Во время антирелигиозной кампании сразу происходит коллизия. Епископ категорически выступает против закрытия храмов. В его епархии не удалось закрыть ни одного храма. Мало того, Владыка сумел, по существу, построить новый храм, расширив очень скромный кафедральный собор Ташкента. Местные власти ополчились на него по всем правилам хрущевского искусства. В местных газетах появились разгромные статьи, направленные против Владыки, где обычная ругань соединялась с беспардонной клеветой. Однако запугать епископа не удалось. Он направил в газету опровержение, а когда его не напечатали, подал на редакцию в суд за клевету (единственный случай в те годы). Дело замяли, причем местные власти порядком струхнули, и редактор газеты явился лично к Преосвященному (случай небывалый) с объяснением. Объяснение тоже характерное: «Что вы хотите, Владыко, наша задача сейчас во что бы то ни стало отвлечь народ от религии».
Мало того, дело дошло до Хрущева, который изрек: «Не трогайте его. Он колючий старик».
Владыку, однако, отправили на покой, но вскоре назначили его на Омскую кафедру, а в 1969 году оттуда на кафедру Калужскую. Деятельность архиепископа Ермогена показывает, что при наличии смелости возможно было противостояние власти и в те времена.

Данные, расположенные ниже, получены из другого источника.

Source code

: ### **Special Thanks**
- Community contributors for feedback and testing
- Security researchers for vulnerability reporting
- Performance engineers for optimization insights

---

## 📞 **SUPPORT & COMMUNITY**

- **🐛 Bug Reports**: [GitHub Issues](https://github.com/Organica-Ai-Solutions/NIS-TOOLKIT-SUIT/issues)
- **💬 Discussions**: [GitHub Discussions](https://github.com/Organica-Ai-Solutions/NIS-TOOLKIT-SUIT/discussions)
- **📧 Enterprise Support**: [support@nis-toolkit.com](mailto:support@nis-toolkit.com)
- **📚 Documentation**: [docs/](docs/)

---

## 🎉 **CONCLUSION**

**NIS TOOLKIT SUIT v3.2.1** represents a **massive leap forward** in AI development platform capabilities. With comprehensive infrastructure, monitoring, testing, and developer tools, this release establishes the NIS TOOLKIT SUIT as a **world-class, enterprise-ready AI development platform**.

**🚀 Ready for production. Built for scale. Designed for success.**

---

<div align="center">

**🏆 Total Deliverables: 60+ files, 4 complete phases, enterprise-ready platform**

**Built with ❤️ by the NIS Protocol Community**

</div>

В народе же личность архиепископа завоевала всеобщее уважение. По общему мнению, его поведение является образом для будущего Патриарха. Это мнение проникло даже в непосредственное окружение Святейшего. Одна престарелая монахиня, которая прислуживала Патриарху, неоднократно ему говорила: «Ваше Святейшество, будете писать завещание, завещайте избрать после вас Владыку Ермогена». Святейший отмалчивался. И лишь раз сказал: «Отстань от меня со своим Ермогеном». Но Владыку Ермогена любил и уважал. И будь его воля, вероятно, последовал бы совету монахини.
[О других архиереях]:
…Хозяйственные и энергичные, они умели себя поставить в сношениях с официальными властями, с духовенством и с мирянами.
Однако, к сожалению, их отношения с властями отнюдь не ограничивались официальными контактами. Они были (это ни для кого не являлось секретом) в весьма близких отношениях с работниками КГБ, что давало им возможность пренебрежительно относиться к уполномоченным Совета по делам Православной церкви. (Было неизвестно, кто кого должен был опасаться.)
В то же время это делало их весьма одиозными фигурами в глазах русской и иностранной религиозной общественности, хотя факты прямого предательства с их стороны кого-либо известны не были.
Но независимо от личных качеств того или другого архиерея ни в чем существенном положение не менялось. Это объяснялось тем, что даже самые стойкие архиереи действовали исключительно кабинетными методами. Путем заявлений, жалоб, которые дальше официальных канцелярий не шли. Особенно много соответствующих документов подавал архиепископ Ермоген. Сын старого киевского юриста полагал, что можно подействовать на власть имущих юридическими аргументами.